-------- DOCUMENT SEGMENT
The electromyogram showed sensory-motor sequelae for nine patients and sensory sequelae for one patient.

Discussion

Here, we have described ten cases of MM associated with SLE, most of which occurred several years after the diagnosis of SLE.

SLE causes various neurological manifestations that may affect any part of the nervous system [10]. Involvement of the PNS is less frequently observed than CNS involvement, occurring in less than 10% of patients with SLE, although systematic electrophysiological studies may be abnormal in up to 23% of cases [8, 16, 18, 19, 22, 24]. MM is rare and has, therefore, been described in few studies; some of these studies that contain sufficient data are detailed in the Table 2 [4, 8, 12, 13, 17, 20].

Table 2 Previously reported cases of mononeuropathy multiplex associated with systemic lupus erythematosus

The causes of peripheral neuropathy during SLE include toxic effects of drugs (e.g., thalidomide), infections, compression, and the direct effect of SLE. In the latter case, the physiopathology is poorly understood. In our study, MM was found to be mainly due to vasculitis, although thrombosis or other lymphocytic inflammations have also been observed as a cause of MM. In particular, we highlighted the role of cryoglobulinemia in several cases, which was not always associated with Sjögren syndrome. The histological demonstration of vasculitis in the case of SLE-associated MM has also been reported in the previous cases (Table 2) [17, 20] and was highlighted in a study reporting on a series of patients with vasculitis during SLE. In this study, 19 cases of MM were observed among 194 patients presenting with SLE and vasculitis [7], and MM was the most frequent sign of the visceral involvement of vasculitis (excluding the skin). Thus, we suggest that MM is frequently an overlapping manifestation of SLE with cryoglobulinemic vasculitis.

It was previously suggested that peripheral neuropathy during SLE was associated with older age [16], active forms of lupus [24], high levels of serum immunoglobulins [24], and antiphospholipid [5, 21] and anti-SS-A antibodies [5, 22]. In our series, we did not have a control group, and we thus could not make conclusions about such associations. However, the most prominent feature of the patients in the present study was a high SLEDAI score at the time of MM occurrence. This difference is explained by the fact that MM is distinct from other forms of peripheral neuropathy.
----------------
*CHECK YOUR UNDERSTANDING*
a – In the discussion section, why could the authors not draw conclusions about whether peripheral neuropathy during SLE is associated with factors such as older age or anti-SS-A antibodies?
b – According to the discussion section, how many cases of MM were observed among the 194 patients presenting with SLE and vasculitis?
The material that follows comes from a separate source.
-------- MATERIAL SUPPLIED
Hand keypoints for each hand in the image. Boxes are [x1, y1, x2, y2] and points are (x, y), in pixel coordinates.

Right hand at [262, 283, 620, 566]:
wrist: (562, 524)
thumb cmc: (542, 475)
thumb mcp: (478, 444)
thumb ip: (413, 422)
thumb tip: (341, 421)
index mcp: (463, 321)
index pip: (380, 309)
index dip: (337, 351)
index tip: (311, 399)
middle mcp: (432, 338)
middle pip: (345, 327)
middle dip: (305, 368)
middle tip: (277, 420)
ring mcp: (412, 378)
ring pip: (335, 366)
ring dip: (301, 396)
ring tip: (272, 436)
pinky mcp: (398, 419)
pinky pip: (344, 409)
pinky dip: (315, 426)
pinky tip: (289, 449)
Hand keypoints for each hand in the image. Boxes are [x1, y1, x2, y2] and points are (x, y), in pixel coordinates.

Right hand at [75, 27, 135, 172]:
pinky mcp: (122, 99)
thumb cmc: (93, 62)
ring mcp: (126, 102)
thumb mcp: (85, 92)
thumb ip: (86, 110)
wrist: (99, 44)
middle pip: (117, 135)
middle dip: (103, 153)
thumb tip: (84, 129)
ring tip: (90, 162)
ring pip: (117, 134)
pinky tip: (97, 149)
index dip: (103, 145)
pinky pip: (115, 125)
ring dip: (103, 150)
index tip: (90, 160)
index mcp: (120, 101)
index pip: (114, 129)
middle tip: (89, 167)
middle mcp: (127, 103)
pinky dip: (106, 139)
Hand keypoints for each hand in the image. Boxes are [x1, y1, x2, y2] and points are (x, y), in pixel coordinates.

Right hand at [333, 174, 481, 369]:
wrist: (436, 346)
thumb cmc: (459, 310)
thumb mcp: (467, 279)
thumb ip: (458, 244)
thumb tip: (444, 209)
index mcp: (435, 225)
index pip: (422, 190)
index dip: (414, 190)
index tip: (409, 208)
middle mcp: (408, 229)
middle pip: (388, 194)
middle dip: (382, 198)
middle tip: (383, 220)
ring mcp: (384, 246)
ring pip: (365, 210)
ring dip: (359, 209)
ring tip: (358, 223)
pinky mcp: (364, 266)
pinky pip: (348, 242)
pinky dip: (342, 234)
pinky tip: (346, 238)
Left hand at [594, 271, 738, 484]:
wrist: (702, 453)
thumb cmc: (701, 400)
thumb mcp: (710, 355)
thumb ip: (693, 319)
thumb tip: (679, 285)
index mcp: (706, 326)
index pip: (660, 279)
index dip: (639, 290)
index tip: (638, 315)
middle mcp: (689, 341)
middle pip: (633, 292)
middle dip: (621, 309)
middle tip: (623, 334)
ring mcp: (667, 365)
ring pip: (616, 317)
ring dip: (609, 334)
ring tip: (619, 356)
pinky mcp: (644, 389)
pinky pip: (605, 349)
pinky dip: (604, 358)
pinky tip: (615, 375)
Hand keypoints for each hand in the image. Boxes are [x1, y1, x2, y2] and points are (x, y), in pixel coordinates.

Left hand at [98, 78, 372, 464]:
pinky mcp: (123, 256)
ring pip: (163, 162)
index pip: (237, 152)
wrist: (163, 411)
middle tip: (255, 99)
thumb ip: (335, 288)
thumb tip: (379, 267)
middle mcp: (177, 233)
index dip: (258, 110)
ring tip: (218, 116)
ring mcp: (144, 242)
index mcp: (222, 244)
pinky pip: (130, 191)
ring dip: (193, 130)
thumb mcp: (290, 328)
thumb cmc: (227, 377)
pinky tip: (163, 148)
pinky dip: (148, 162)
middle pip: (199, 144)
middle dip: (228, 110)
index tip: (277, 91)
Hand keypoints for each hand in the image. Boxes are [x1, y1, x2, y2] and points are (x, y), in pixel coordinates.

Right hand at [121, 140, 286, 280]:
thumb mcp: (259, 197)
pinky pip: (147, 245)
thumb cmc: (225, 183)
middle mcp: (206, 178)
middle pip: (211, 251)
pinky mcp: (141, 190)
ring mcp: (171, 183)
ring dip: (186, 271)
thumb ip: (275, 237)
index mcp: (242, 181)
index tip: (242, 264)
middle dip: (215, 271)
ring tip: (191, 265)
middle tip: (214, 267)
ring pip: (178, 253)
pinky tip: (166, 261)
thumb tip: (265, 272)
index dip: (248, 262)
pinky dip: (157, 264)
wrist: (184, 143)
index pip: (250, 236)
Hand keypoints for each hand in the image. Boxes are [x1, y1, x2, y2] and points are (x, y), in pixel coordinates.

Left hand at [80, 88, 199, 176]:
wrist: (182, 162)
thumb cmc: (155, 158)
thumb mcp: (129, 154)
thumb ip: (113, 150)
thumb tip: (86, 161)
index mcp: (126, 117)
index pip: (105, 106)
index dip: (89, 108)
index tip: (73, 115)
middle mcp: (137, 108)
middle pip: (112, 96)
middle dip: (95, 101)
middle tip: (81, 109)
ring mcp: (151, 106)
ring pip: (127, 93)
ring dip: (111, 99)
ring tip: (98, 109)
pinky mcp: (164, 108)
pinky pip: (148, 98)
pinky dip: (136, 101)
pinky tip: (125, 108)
----------------
*ANSWERS BY ITEM NUMBER*
a – The authors had no control group in their series. Without one, they could not judge whether peripheral neuropathy during SLE is linked to older age, active lupus, high serum immunoglobulins, or antiphospholipid and anti-SS-A antibodies.

b – Nineteen cases of MM were observed.